Fig. 6: Illustration of method to choose flow law parameters. | Nature Communications

Fig. 6: Illustration of method to choose flow law parameters.

From: Rapid subduction initiation and magmatism in the Western Pacific driven by internal vertical forces

Fig. 6

a The flow laws used in this study, for dislocation creep and diffusion creep, are plotted in red. Experimentally determined flow laws for hydrated peridotite, commonly used for mantle material in geodynamic numerical models, are plotted in black for reference.
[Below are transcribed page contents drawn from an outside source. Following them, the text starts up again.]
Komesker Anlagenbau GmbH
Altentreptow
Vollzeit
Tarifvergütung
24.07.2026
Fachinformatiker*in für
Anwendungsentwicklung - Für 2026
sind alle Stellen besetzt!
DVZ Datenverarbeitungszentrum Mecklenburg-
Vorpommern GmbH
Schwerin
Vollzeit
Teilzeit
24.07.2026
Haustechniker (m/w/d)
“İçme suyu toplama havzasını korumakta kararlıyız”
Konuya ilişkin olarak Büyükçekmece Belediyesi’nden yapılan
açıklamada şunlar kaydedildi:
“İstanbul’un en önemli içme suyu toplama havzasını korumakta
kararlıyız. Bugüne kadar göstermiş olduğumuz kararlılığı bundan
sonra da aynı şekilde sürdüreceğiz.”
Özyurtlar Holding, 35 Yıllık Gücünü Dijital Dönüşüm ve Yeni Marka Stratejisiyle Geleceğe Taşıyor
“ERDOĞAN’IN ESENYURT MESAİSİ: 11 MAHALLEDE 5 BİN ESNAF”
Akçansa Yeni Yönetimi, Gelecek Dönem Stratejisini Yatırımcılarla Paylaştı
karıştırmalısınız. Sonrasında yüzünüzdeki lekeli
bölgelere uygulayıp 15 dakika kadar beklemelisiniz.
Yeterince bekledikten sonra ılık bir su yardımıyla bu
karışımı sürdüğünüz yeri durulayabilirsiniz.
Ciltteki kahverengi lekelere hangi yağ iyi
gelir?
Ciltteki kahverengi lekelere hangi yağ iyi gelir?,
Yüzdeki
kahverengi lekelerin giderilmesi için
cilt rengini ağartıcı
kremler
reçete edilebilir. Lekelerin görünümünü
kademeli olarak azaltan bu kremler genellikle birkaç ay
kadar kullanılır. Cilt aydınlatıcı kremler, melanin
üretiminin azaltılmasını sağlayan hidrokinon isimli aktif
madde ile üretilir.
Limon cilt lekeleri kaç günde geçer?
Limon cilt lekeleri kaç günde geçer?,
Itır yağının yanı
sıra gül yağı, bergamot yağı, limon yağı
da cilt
The studies that determined these diffusion creep flow laws are (listed from strongest to weakest at 1000 °C): Hirth and Kohlstedt43, Jaoul et al.44, and Houlier et al.45. Similarly, the studies for these dislocation creep flow laws: Kirby and Kronenberg46 and Hirth and Kohlstedt43 Karato and Wu47. b We use an approximate Arrhenius formulation of the exponential flow law for Peierl’s creep of hydrated peridotite, determined by Katayama and Karato36 (as our modelling technique does not allow for exponential flow laws). We used a parameter grid search to minimise the total misfit between our flow law and the flow law of Katayama and Karato36 in temperature-stress space (using our yield stress, or 8 × 108 Pa, as the maximum stress). These panels show the viscosity as given by Katayama and Karato36; the viscosity used in our study; and the minimised misfit.